Something that struck me was Maisie’s realization that she had “two fathers, two mothers and two homes, six protections in all, she shouldn’t know ‘wherever’ to go” (Ch. 12).
When I picked up the reading from Chapter 10, I was confused by the question Sir Clause posed to Maisie, regarding Mrs. Beale: “Do you think she really cares for you?” What confused me was the name that Miss Overmore had taken after marrying Beale Farange—I had thought that “Mrs. Beale” referred to Ida Farange, and it wasn’t until later on in the chapter when both Mrs. Beale and Ida were mentioned within the same sentence that I had realized my error. This deliberate choice by James to change Miss Overmore to Mrs. Beale without informing the reader presents us with the same confusion that Maisie faces over her multiple parents. Part of this confusion comes from the fact that Maisie’s four parents (Beale Farange & Mrs. Beale, Ida Farange & Sir Claude) have all encountered one another. Before Mrs. Beale had married Beale, she was know to both us and Maisie as the governess Miss Overmore, employed by Ida.

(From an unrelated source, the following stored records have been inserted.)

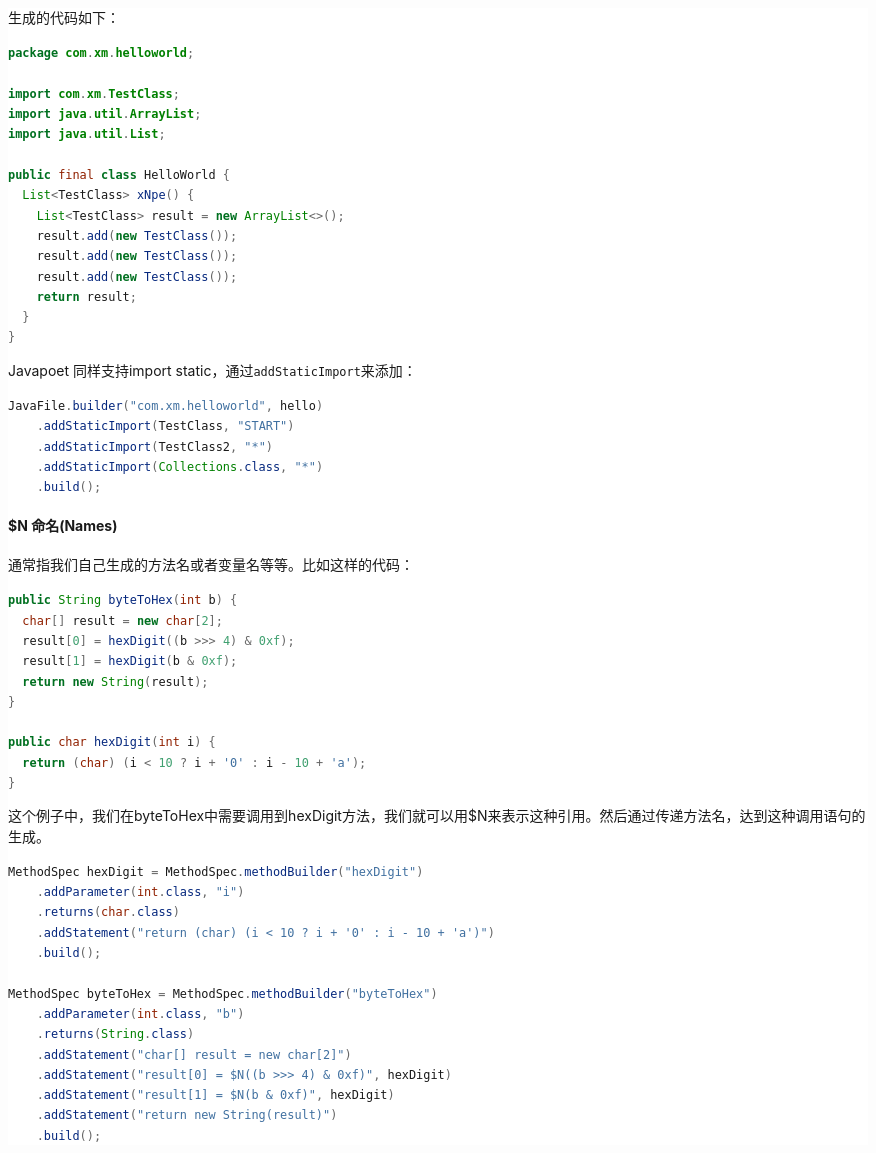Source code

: 生成的代码如下：

```java
package com.xm.helloworld;

import com.xm.TestClass;
import java.util.ArrayList;
import java.util.List;

public final class HelloWorld {
  List<TestClass> xNpe() {
    List<TestClass> result = new ArrayList<>();
    result.add(new TestClass());
    result.add(new TestClass());
    result.add(new TestClass());
    return result;
  }
}
```

Javapoet 同样支持import static，通过`addStaticImport`来添加：

```java
JavaFile.builder("com.xm.helloworld", hello)
    .addStaticImport(TestClass, "START")
    .addStaticImport(TestClass2, "*")
    .addStaticImport(Collections.class, "*")
    .build();
```

#### $N 命名(Names)

通常指我们自己生成的方法名或者变量名等等。比如这样的代码：

```java
public String byteToHex(int b) {
  char[] result = new char[2];
  result[0] = hexDigit((b >>> 4) & 0xf);
  result[1] = hexDigit(b & 0xf);
  return new String(result);
}

public char hexDigit(int i) {
  return (char) (i < 10 ? i + '0' : i - 10 + 'a');
}
```

这个例子中，我们在byteToHex中需要调用到hexDigit方法，我们就可以用$N来表示这种引用。然后通过传递方法名，达到这种调用语句的生成。

```java
MethodSpec hexDigit = MethodSpec.methodBuilder("hexDigit")
    .addParameter(int.class, "i")
    .returns(char.class)
    .addStatement("return (char) (i < 10 ? i + '0' : i - 10 + 'a')")
    .build();

MethodSpec byteToHex = MethodSpec.methodBuilder("byteToHex")
    .addParameter(int.class, "b")
    .returns(String.class)
    .addStatement("char[] result = new char[2]")
    .addStatement("result[0] = $N((b >>> 4) & 0xf)", hexDigit)
    .addStatement("result[1] = $N(b & 0xf)", hexDigit)
    .addStatement("return new String(result)")
    .build();
```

Additionally, it’s revealed that Sir Claude had been visiting Mrs. Beale on multiple occasions, which he’s lied about to Maisie.

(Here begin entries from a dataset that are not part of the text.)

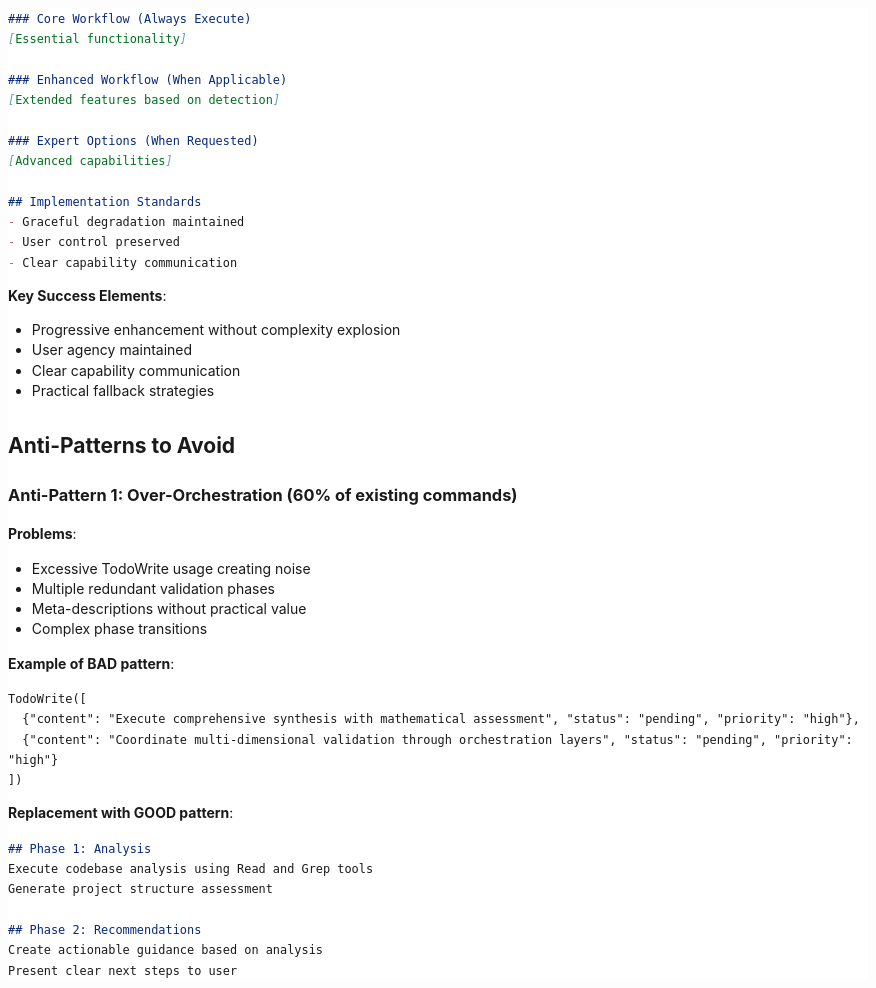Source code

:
 ```markdown
### Core Workflow (Always Execute)
[Essential functionality]

### Enhanced Workflow (When Applicable)  
[Extended features based on detection]

### Expert Options (When Requested)
[Advanced capabilities]

## Implementation Standards
- Graceful degradation maintained
- User control preserved
- Clear capability communication
```

**Key Success Elements**:
- Progressive enhancement without complexity explosion
- User agency maintained
- Clear capability communication
- Practical fallback strategies

## Anti-Patterns to Avoid

### Anti-Pattern 1: Over-Orchestration (60% of existing commands)
**Problems**:
- Excessive TodoWrite usage creating noise
- Multiple redundant validation phases  
- Meta-descriptions without practical value
- Complex phase transitions

**Example of BAD pattern**:
```markdown
TodoWrite([
  {"content": "Execute comprehensive synthesis with mathematical assessment", "status": "pending", "priority": "high"},
  {"content": "Coordinate multi-dimensional validation through orchestration layers", "status": "pending", "priority": "high"}
])
```

**Replacement with GOOD pattern**:
```markdown
## Phase 1: Analysis
Execute codebase analysis using Read and Grep tools
Generate project structure assessment

## Phase 2: Recommendations  
Create actionable guidance based on analysis
Present clear next steps to user
```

As Ida begins to spend less and less time with both her daughter and new husband, she delegates the responsibility of her daughter—whose custody she’d furiously fought for in her divorce—to Sir Claude; she even directly tells Maisie that “I’ve washed my hands of you” (Ch. 11). Ida’s deterioration as Maisie’s mother leaves her with no concrete maternal figure, as Maisie has a caring governess in addition to a stepmother. Maisie asks Sir Claude if she has brought him and Mrs. Beale together, as she’d brought Beale and Mrs. Beale together, and asks if the three of them can live together. This request shows the fluidity of who occupies the parental positions of Maisie. Rather than it being one couple (whether it be the Beales or Ida and Sir Claude), Maisie seems to want her parents to be those who are closest to her, both physically and emotionally. In the earlier chapters, Maisie shows loyalty to her father as she spent the first six months with him. After Miss Overmore is introduced when Maisie is sent to Ida’s, Maisie adopts her as the maternal figure in her life; Maisie is overjoyed when Miss Overmore abandons her post at Ida’s to move in with Maisie and her father. Not long after, when it’s revealed that Ida has remarried, Maisie becomes infatuated with (the photograph of) Sir Claude, and replaces him as her paternal figure when her custody returns to Ida.

Maisie’s choice of parents are a mix of proximity and loyalty. This is shown in Chapter 13, when Sir Claude brings Maisie to the Beale’s new house, and she remarks that if she is to return to them she must give him up, “as I gave up Mrs. Beale when I last went to mamma’s.” Though Maisie realizes she has multiple parents, she still processes the idea of mother and father as singular; she cannot consider Mrs. Beale if she is at her mother’s, and when she is at her father’s with Mrs. Beale she does not consider Ida to be her mother. James uses the multiple adults in Maisie’s life to establish confusion for her, as she must deliberate which one of the adults she wishes to be her true parents.